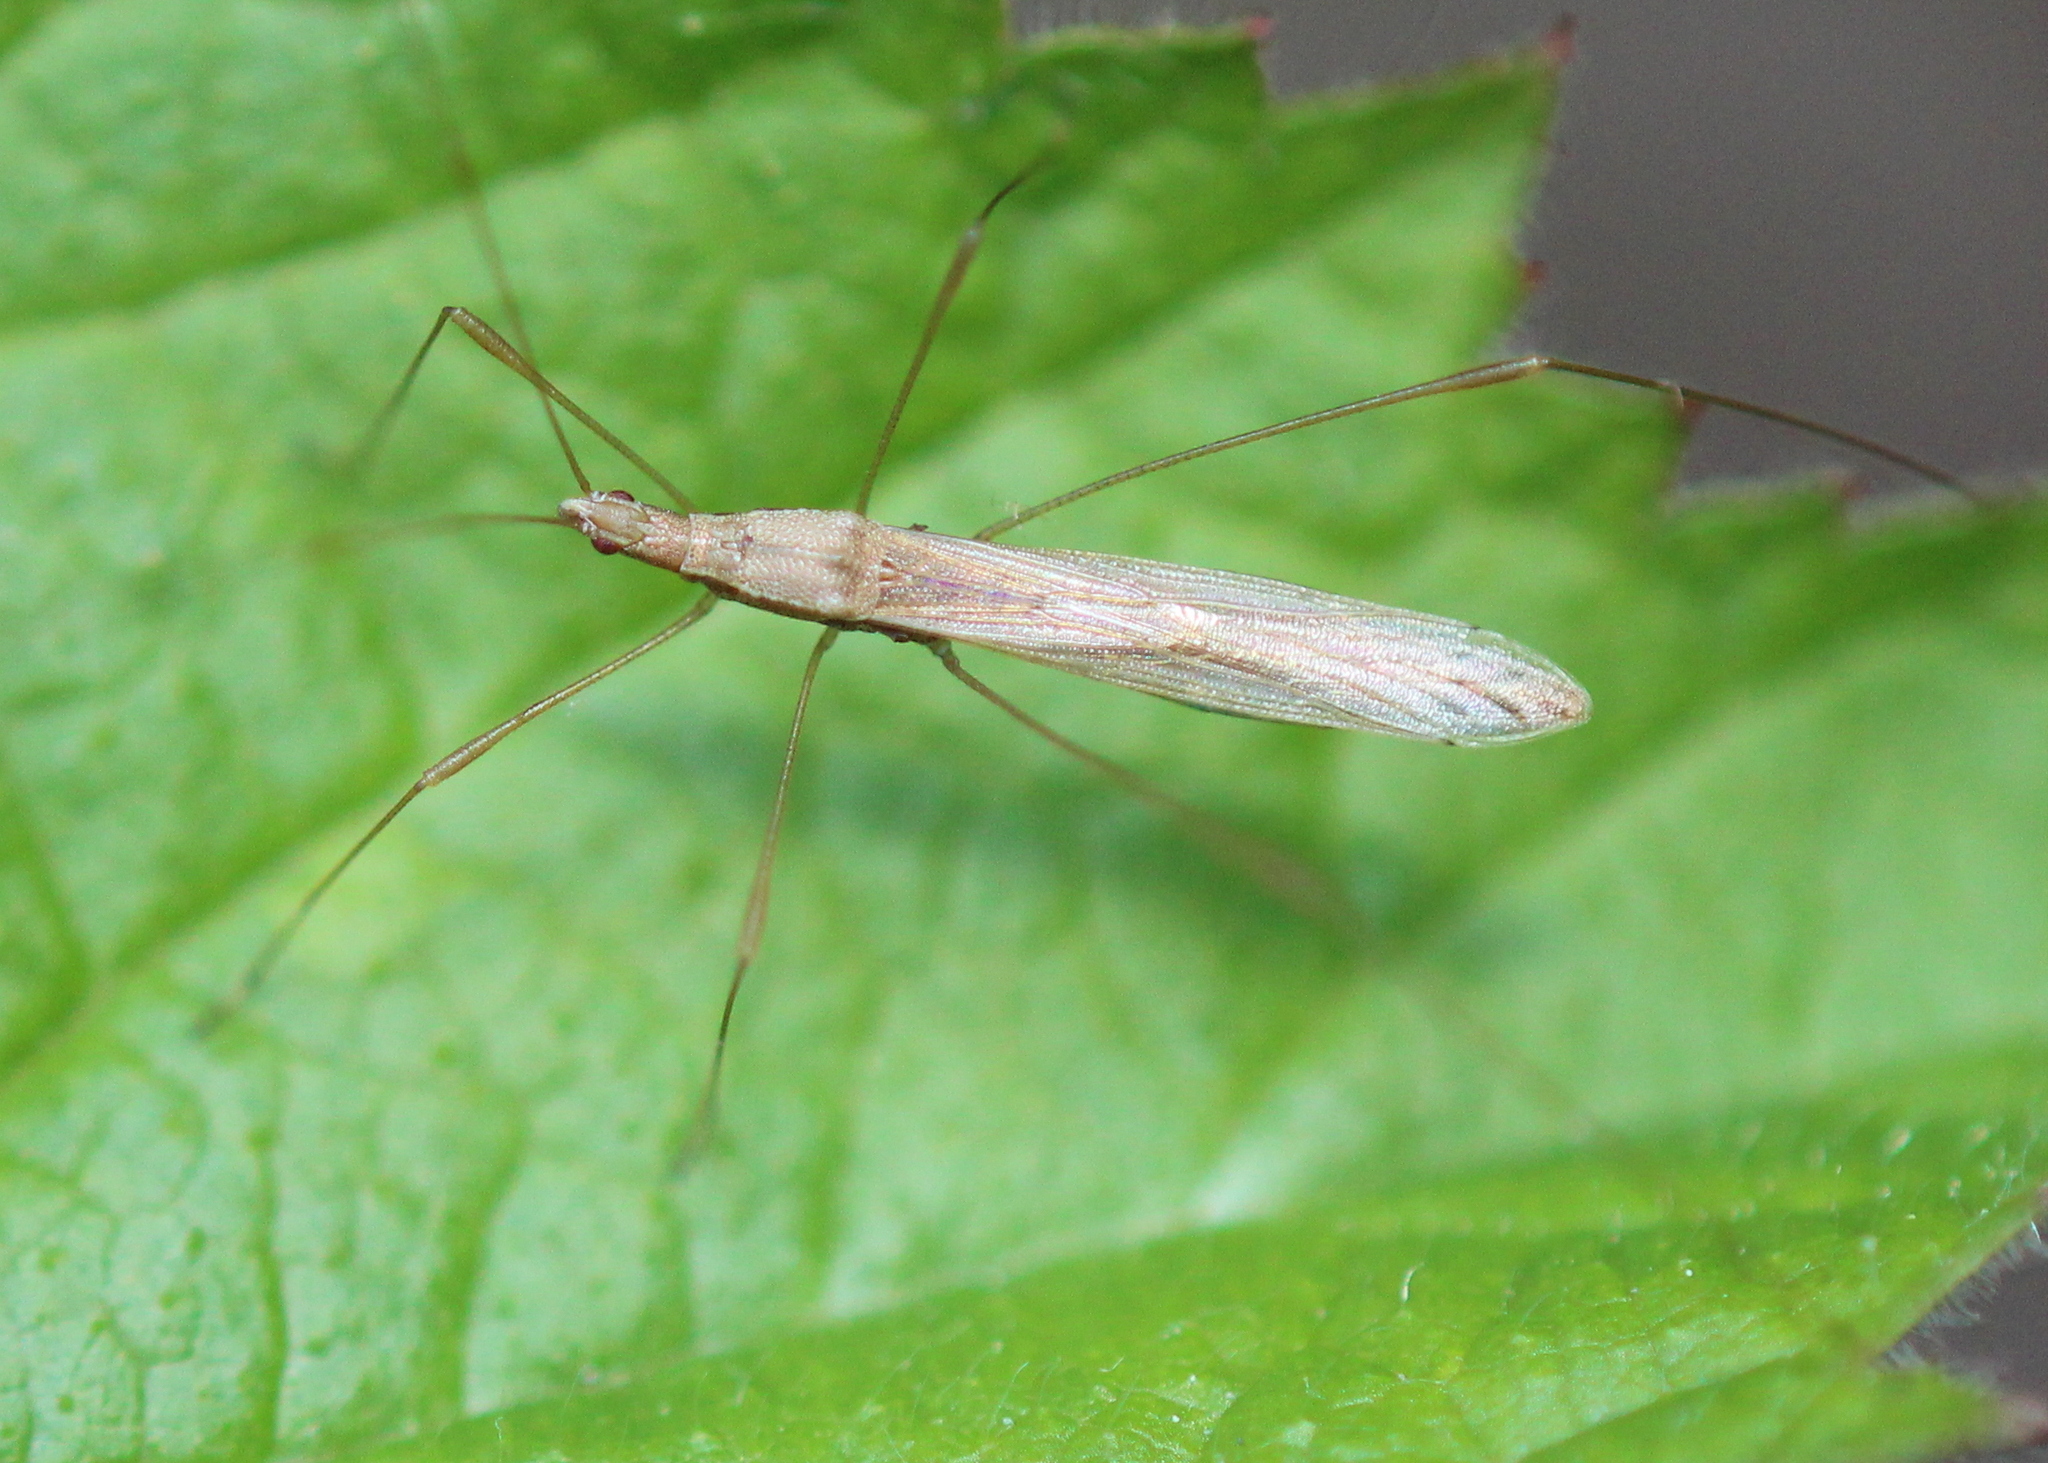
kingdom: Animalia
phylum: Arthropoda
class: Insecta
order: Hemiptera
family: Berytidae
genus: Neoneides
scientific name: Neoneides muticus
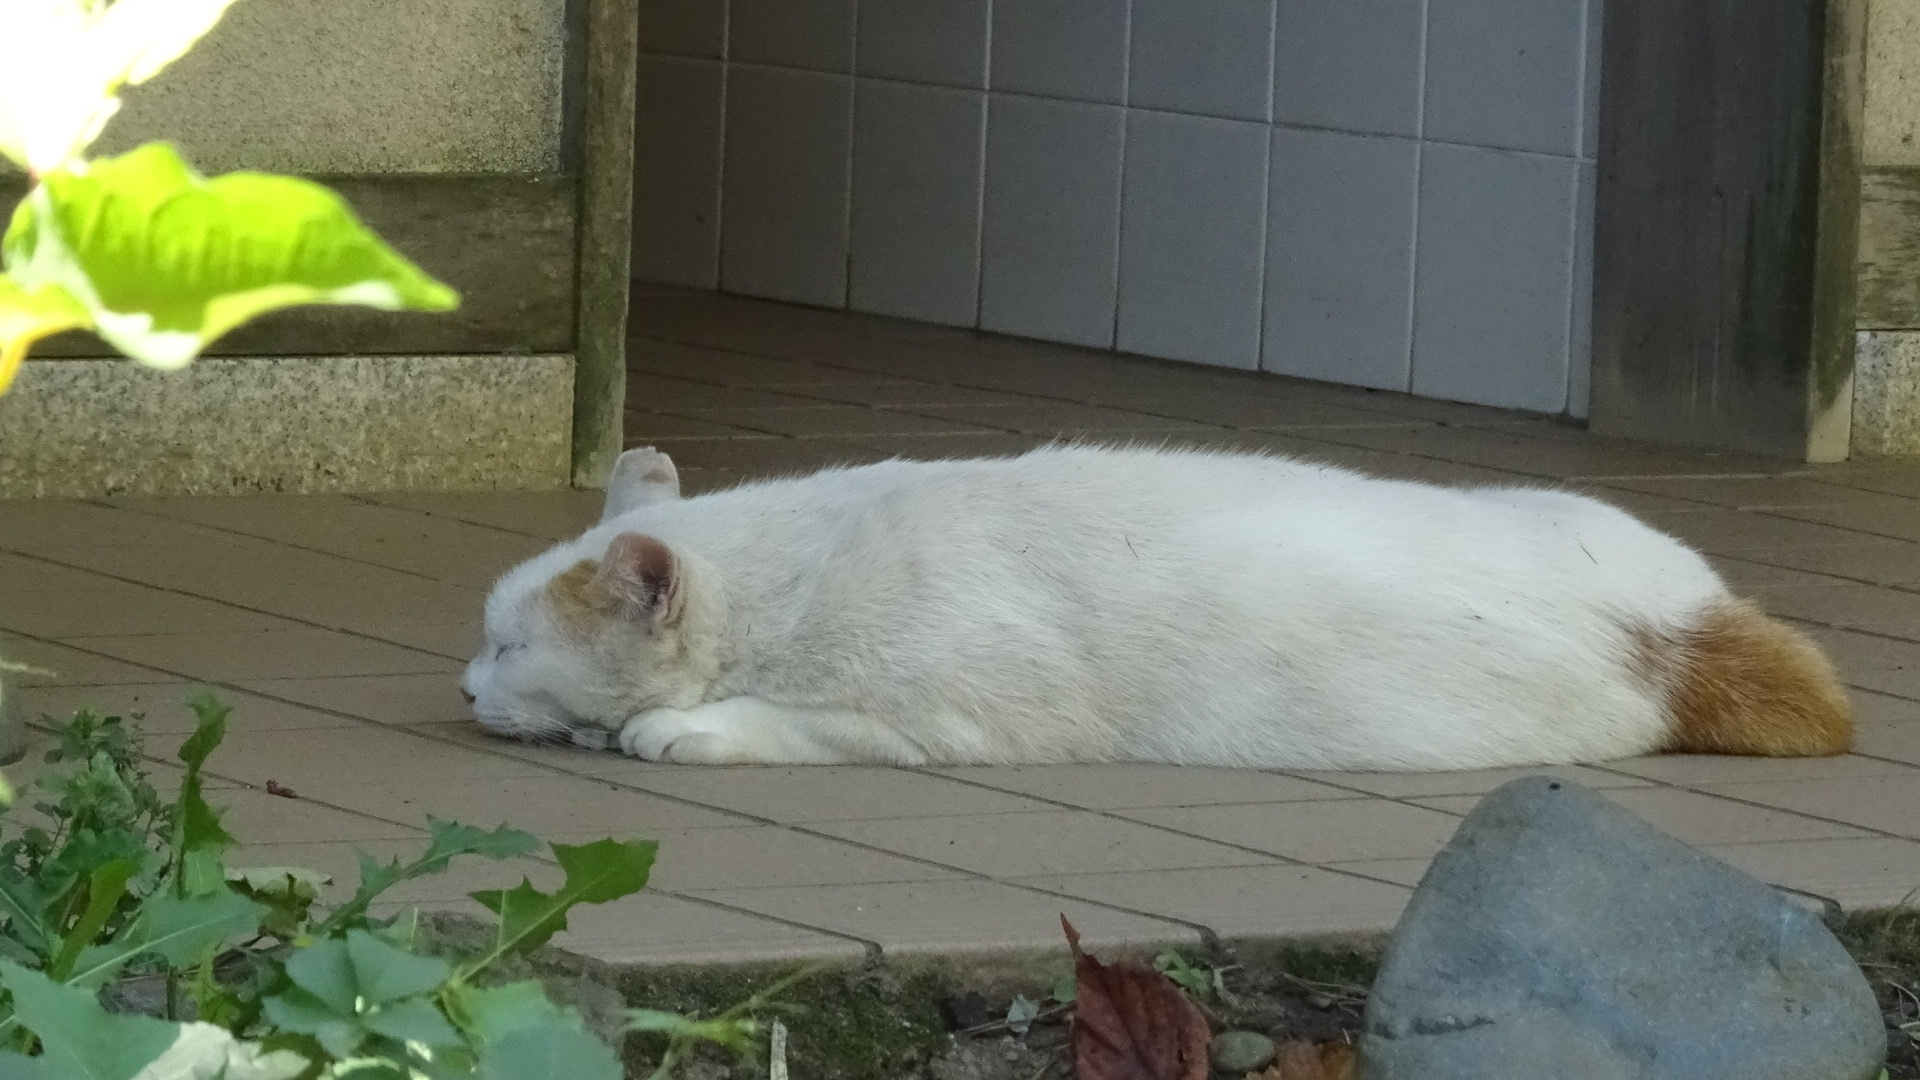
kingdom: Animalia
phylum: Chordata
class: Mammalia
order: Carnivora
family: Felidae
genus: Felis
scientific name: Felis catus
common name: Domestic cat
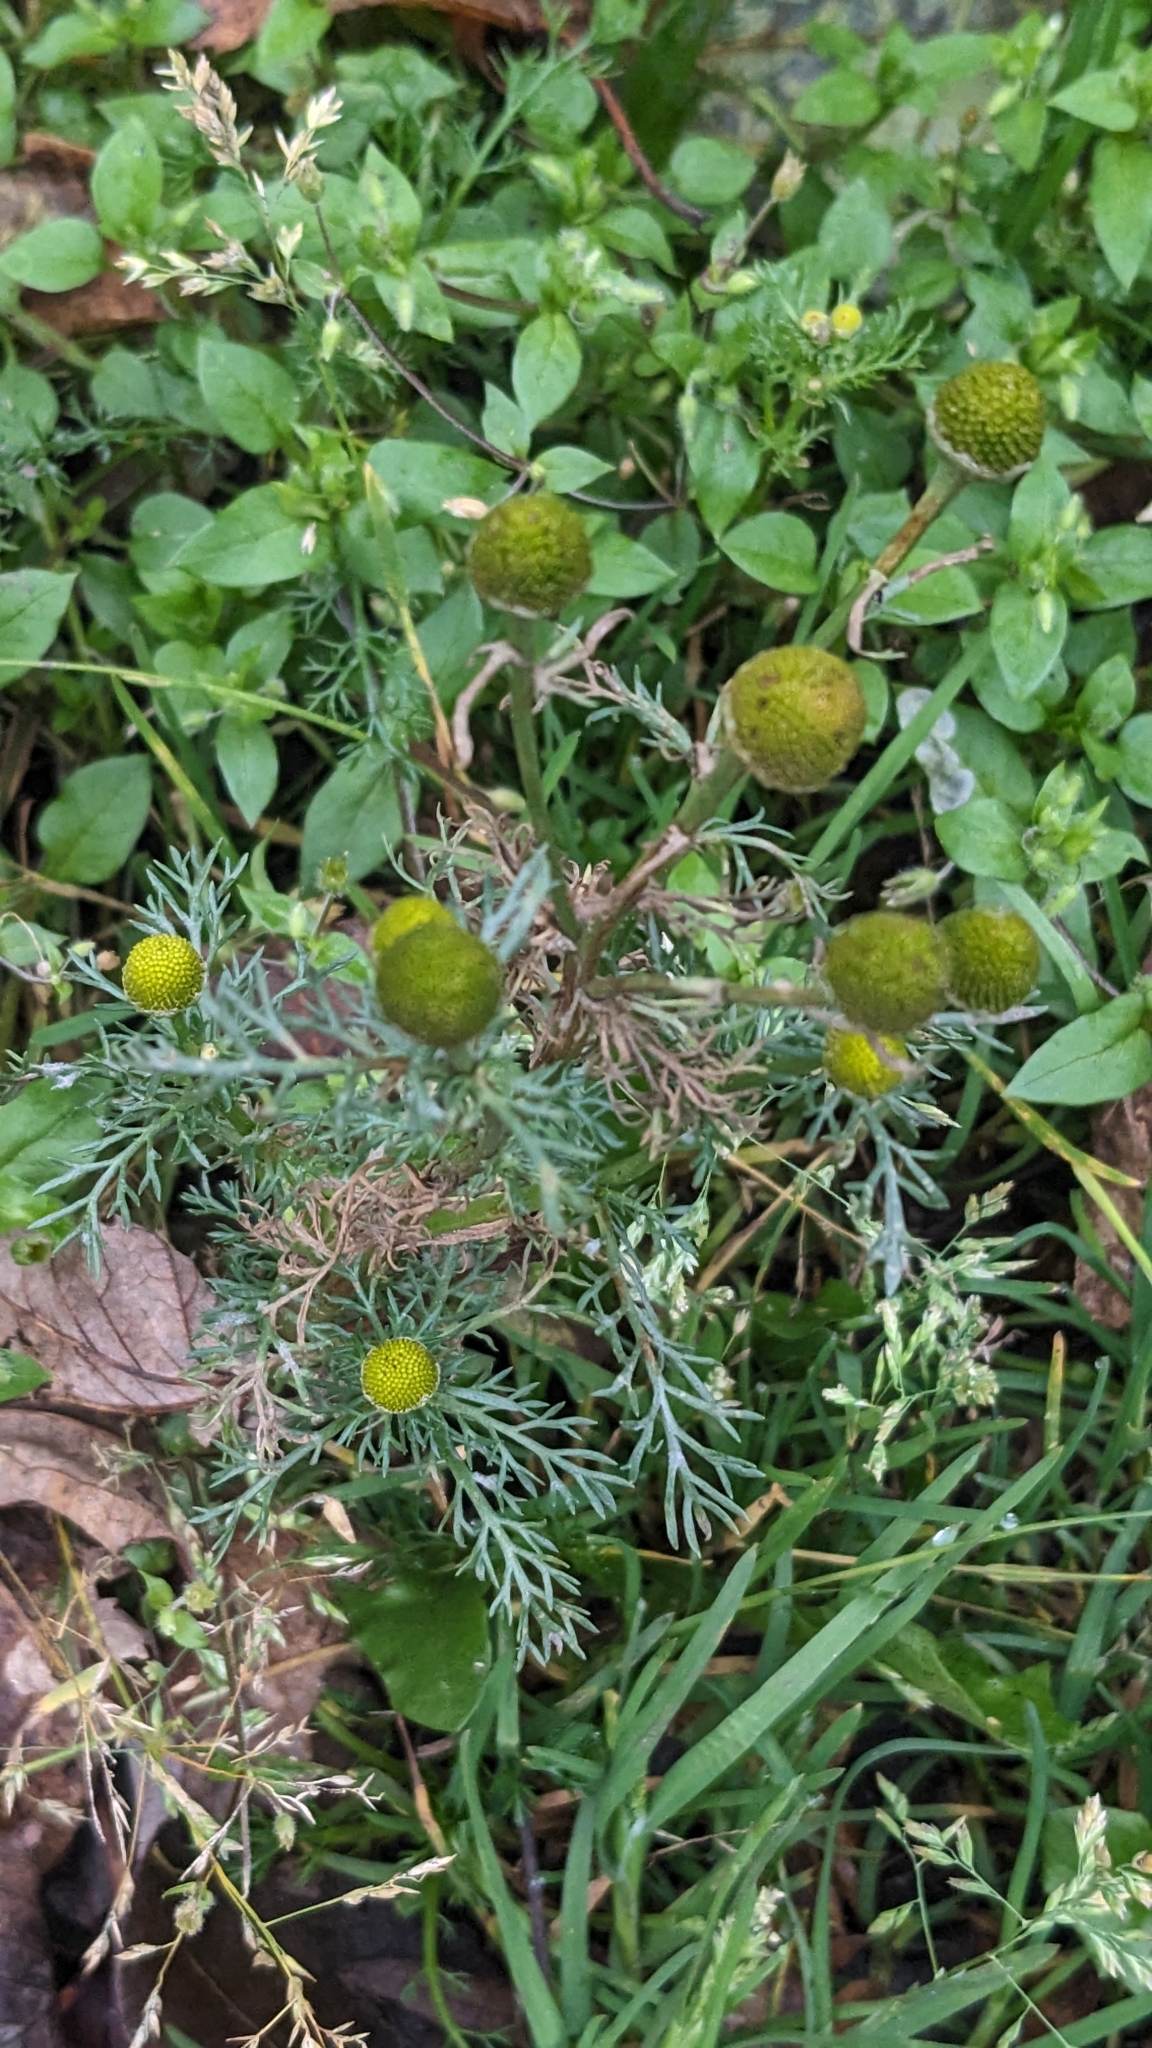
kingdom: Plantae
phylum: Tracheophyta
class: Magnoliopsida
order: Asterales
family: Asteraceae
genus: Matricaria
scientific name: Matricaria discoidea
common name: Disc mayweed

* [EXERCISE]
Please list every line above that contains the string "name". Case counts.

* [EXERCISE RESPONSE]
scientific name: Neoneides muticus
scientific name: Felis catus
common name: Domestic cat
scientific name: Matricaria discoidea
common name: Disc mayweed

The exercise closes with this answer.